● **LIST OF TASKS**:
A – Return the passage of the Velvet Was the Night review from "1970s, Mexico City." up to and including "radicals and dissidents.", copied verbatim.
B – In the Velvet Was the Night review, which magazine does Maite live for?
C – Continue the Velvet Was the Night review from its final sentence onward.

● **PAGE EXCERPT**:

Velvet Was the Night
Author: Silvia Moreno-Garcia
Genre: Historical Fiction
Publication Date: August 17, 2021
Publisher: Del Rey
Thank you to NetGalley for providing me with an ARC of this book. I am offering my honest opinion voluntarily.
CONTENT WARNING: profanity, gun violence, blood, violence, torture, murder
From the New York Times bestselling author of Mexican Gothic comes a “delicious, twisted treat for lovers of noir” about a daydreaming secretary, a lonesome enforcer, and the mystery of a missing woman they’re both desperate to find.
1970s, Mexico City. Maite is a secretary who lives for one thing: the latest issue of Secret Romance. While student protests and political unrest consume the city, Maite escapes into stories of passion and danger.
Her next-door neighbor, Leonora, a beautiful art student, seems to live a life of intrigue and romance that Maite envies. When Leonora disappears under suspicious circumstances, Maite finds herself searching for the missing woman—and journeying deeper into Leonora’s secret life of student radicals and dissidents.
Meanwhile, someone else is also looking for Leonora at the behest of his boss, a shadowy figure who commands goon squads dedicated to squashing political activists. Elvis is an eccentric criminal who longs to escape his own life: He loathes violence and loves old movies and rock ’n’ roll. But as Elvis searches for the missing woman, he comes to observe Maite from a distance—and grows more and more obsessed with this woman who shares his love of music and the unspoken loneliness of his heart.
Now as Maite and Elvis come closer to discovering the truth behind Leonora’s disappearance, they can no longer escape the danger that threatens to consume their lives, with hitmen, government agents, and Russian spies all aiming to protect Leonora’s secrets—at gunpoint.
Velvet Was the Night is an edgy, simmering historical novel for lovers of smoky noirs and anti-heroes.
Silvia Moreno-Garcia has been an author on the tip of everyone’s tongue, and this story sounded absolutely irresistible. Even though it’s noir, which isn’t a genre I’m at all familiar with, the cover and description won me over before I ever read the first page. And I was right about it—it’s a fabulous book.

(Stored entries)
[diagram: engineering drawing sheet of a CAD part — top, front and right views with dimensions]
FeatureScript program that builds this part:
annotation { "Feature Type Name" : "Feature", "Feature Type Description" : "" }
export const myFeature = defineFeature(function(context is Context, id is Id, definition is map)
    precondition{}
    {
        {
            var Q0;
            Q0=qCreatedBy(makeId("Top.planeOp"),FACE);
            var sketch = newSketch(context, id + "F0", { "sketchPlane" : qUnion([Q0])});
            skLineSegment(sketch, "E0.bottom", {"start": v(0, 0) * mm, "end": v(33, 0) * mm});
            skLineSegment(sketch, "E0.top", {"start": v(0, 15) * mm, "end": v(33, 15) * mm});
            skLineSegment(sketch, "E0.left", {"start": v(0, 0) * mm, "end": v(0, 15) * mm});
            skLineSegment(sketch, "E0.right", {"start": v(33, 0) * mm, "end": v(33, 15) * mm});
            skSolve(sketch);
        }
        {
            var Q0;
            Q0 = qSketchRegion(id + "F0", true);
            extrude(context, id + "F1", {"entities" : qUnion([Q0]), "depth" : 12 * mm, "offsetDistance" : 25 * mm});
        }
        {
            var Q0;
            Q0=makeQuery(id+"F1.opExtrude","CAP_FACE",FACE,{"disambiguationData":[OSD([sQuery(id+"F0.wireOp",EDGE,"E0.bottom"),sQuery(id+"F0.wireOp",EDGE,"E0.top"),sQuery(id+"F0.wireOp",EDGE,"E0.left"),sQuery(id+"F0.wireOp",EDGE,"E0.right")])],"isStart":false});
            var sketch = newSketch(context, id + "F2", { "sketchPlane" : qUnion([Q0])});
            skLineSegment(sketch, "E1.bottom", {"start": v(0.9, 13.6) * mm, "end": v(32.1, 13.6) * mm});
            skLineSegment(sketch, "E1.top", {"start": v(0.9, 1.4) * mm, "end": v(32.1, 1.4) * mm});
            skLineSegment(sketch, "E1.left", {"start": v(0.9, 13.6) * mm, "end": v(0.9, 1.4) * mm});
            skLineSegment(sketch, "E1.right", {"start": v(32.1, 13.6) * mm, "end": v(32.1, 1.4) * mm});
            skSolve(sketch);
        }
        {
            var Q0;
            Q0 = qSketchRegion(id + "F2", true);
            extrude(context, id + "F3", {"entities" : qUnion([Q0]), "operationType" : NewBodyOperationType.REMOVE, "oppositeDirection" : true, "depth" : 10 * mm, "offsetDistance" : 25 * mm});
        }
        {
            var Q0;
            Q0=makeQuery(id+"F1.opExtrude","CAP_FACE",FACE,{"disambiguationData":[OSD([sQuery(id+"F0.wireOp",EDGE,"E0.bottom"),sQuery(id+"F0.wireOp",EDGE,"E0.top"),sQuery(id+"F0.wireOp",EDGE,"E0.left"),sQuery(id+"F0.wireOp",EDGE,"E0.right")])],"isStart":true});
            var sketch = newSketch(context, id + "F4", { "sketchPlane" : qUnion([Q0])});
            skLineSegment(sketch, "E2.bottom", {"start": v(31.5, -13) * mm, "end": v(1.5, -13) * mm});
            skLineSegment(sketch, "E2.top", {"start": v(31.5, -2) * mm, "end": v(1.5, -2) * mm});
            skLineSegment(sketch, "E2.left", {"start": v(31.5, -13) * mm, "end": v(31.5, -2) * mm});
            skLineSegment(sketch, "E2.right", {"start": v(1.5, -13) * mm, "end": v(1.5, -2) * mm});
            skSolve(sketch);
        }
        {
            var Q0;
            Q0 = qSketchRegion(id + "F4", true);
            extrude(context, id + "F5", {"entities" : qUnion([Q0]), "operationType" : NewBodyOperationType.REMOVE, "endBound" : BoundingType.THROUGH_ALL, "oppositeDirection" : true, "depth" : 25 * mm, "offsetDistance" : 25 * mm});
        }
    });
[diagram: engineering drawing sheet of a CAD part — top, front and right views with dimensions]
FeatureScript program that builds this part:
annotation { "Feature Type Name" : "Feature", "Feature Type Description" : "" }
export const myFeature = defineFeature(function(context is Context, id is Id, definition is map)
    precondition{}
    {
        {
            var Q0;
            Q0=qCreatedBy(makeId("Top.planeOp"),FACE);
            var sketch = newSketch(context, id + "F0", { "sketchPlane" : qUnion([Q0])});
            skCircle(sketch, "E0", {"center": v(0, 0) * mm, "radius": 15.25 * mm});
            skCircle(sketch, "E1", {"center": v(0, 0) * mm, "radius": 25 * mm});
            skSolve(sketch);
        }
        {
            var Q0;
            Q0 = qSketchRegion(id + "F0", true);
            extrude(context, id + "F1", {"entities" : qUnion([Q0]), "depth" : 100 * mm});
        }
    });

● **ANSWERS FOR EACH ITEM**:
A –
1970s, Mexico City. Maite is a secretary who lives for one thing: the latest issue of Secret Romance. While student protests and political unrest consume the city, Maite escapes into stories of passion and danger.
Her next-door neighbor, Leonora, a beautiful art student, seems to live a life of intrigue and romance that Maite envies. When Leonora disappears under suspicious circumstances, Maite finds herself searching for the missing woman—and journeying deeper into Leonora’s secret life of student radicals and dissidents.

B – Secret Romance

C –
Moreno-Garcia really takes her time with this story, painting a vivid picture of Mexico City in the 1970s; the neighborhoods, the political climate, and overall society. The story is slow-paced, atmospheric, and lush, developing at a leisurely pace without ever dragging or feeling rushed. It allows a range of characters to be slowly introduced, and each of them serves a purpose, even the side characters.
The story is told from the POV of two MCs, Elvis and Maite, who actually have quite a lot in common, least of which is their moral gray-ness. Neither of them is happy with how their lives have turned out, and they want more than anything to change, but aren’t really sure how to go about that. However, their actual lives are both quite different, even if their personalities are somewhat similar. Their paths intersect when they both get involved in finding a lost woman—Elvis because his boss puts him on the job, and Maite because she’s neighbors with the woman and just wants to stop looking after her cat.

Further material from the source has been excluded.